A: Even though the question is about inflation spikes, it should be noted that the Vietnamese government has been doing a better job curbing inflation and stabilizing the dong value over the past year with a consumer price index growth rate in 2012 at 6.8 per cent versus over 18 per cent in 2011, and the dong value is actually appreciating slightly against the US dollar, by 1-2 per cent in the year 2012. This signals a lower level of inflation and exchange rate risk for foreign investors in Vietnam. The government has demonstrated its willingness to trade growth for more economic stability and less inflationary pressure. As typically hedging instruments are limited and are expensive when available, one should consider other natural hedges against inflation: As inflation may lead to a devaluation in the currency, investors may want to invest in export oriented companies which would benefit from a devaluation in the local currency. With higher inflation, there will be higher interest rates so investors should look for solid companies with less leverage and/or cash. Real estate acts as a hedge as prices may go up in an inflationary environment. Another method is structuring the investment through a vehicle that will allow for an offshore exit in US dollar, as typically done with real estate investments. It should also be noted that the government is looking to introduce more derivatives instruments in the near future which would allow costs to come down.

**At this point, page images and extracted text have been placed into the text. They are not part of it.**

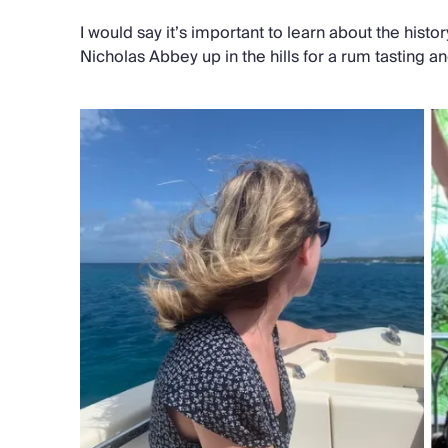
I would say it’s important to learn about the histo
Nicholas Abbey up in the hills for a rum tasting a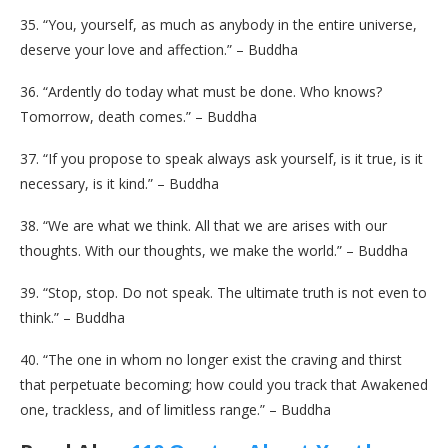
35. “You, yourself, as much as anybody in the entire universe,
deserve your love and affection.” – Buddha
36. “Ardently do today what must be done. Who knows?
Tomorrow, death comes.” – Buddha
37. “If you propose to speak always ask yourself, is it true, is it
necessary, is it kind.” – Buddha
38. “We are what we think. All that we are arises with our
thoughts. With our thoughts, we make the world.” – Buddha
39. “Stop, stop. Do not speak. The ultimate truth is not even to
think.” – Buddha
40. “The one in whom no longer exist the craving and thirst
that perpetuate becoming; how could you track that Awakened
one, trackless, and of limitless range.” – Buddha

Q: What are your predictions for the VN-Index in 2013?

A: We expect the stock market to end the year higher though given the high volatile nature of the market, there will be will peaks and valleys throughout the year. Many of the underlying market fundamentals have improved significantly over the past year while lower interest rates and tax incentives should spur spending which will lead to growth. However, market participants will be watchful of policy moves, including the banking reforms and how the government deals with non-performing loan problems. Another catalyst will be reforms in the stock market, most remarkable and most anticipated is the lifting up of foreign ownership limit.  An additional 10 per cent foreign ownership has been in discussion.  It is expected that the implementation will be in first quarter of 2013. We believe the VN-Index could go up another 20 per cent to over 550 points during 2013, or around 32 per cent year-on-year.